DATA EXTRACT ::
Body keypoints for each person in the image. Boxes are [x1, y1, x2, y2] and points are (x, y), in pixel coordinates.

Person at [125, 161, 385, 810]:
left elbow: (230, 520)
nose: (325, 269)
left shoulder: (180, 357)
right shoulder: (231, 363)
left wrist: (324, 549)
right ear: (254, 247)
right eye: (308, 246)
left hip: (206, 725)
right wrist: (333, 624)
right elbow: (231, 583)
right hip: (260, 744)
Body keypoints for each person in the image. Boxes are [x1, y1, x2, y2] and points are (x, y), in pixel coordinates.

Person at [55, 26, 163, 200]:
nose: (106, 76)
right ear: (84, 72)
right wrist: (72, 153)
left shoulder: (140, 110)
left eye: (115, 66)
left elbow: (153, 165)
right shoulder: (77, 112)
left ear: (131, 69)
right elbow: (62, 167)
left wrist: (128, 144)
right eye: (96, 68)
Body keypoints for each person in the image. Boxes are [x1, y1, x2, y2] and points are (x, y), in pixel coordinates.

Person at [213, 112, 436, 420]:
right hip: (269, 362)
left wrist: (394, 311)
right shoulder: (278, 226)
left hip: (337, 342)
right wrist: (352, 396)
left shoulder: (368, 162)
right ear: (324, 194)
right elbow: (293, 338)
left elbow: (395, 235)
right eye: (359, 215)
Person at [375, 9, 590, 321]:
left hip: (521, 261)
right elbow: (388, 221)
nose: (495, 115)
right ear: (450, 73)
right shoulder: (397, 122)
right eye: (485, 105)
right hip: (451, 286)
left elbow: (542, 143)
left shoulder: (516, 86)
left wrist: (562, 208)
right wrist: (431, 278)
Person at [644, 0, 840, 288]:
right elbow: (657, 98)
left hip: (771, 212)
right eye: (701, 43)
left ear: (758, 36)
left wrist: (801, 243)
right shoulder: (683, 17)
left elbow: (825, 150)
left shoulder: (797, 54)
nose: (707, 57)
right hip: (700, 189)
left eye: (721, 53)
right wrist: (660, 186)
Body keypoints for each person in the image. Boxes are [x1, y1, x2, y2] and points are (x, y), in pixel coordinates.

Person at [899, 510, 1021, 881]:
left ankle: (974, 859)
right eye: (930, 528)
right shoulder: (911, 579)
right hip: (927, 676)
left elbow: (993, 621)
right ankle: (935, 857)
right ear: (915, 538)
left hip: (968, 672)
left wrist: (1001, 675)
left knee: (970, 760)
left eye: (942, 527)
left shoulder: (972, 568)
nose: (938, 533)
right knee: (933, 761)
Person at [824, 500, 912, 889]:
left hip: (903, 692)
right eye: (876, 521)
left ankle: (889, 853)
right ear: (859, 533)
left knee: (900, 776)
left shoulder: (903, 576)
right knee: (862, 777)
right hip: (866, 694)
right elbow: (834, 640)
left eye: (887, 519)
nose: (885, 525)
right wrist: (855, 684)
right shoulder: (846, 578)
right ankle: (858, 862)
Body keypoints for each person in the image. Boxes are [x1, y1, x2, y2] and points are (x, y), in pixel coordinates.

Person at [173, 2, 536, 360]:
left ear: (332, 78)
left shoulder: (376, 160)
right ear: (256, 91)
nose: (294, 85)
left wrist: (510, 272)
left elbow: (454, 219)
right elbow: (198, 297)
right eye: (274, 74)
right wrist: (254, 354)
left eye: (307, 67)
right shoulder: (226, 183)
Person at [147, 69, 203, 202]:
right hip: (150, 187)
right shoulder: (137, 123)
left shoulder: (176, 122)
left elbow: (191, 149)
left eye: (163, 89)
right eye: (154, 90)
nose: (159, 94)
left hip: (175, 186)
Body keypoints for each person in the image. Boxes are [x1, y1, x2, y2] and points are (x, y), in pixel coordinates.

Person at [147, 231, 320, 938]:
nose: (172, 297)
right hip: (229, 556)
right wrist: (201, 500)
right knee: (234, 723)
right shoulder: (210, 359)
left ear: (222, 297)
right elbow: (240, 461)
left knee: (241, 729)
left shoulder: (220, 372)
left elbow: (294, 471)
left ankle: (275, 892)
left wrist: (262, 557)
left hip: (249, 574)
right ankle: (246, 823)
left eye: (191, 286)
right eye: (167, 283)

EXERCISE GOAL ::
With the line that contains "left hip: (175, 186)" as the start, output every line through the end of the entries exactly. Add no other lines.

TASK RESPONSE ::
left hip: (175, 186)
Body keypoints for each person in the image. Boxes are [x1, y1, x2, y2] and points are (x, y), in pixel coordinates.

Person at [147, 231, 320, 938]:
nose: (172, 297)
right hip: (229, 556)
right wrist: (201, 500)
right knee: (234, 723)
right shoulder: (210, 359)
left ear: (222, 297)
right elbow: (240, 461)
left knee: (241, 729)
left shoulder: (220, 372)
left elbow: (294, 471)
left ankle: (275, 892)
left wrist: (262, 557)
left hip: (249, 574)
right ankle: (246, 823)
left eye: (191, 286)
right eye: (167, 283)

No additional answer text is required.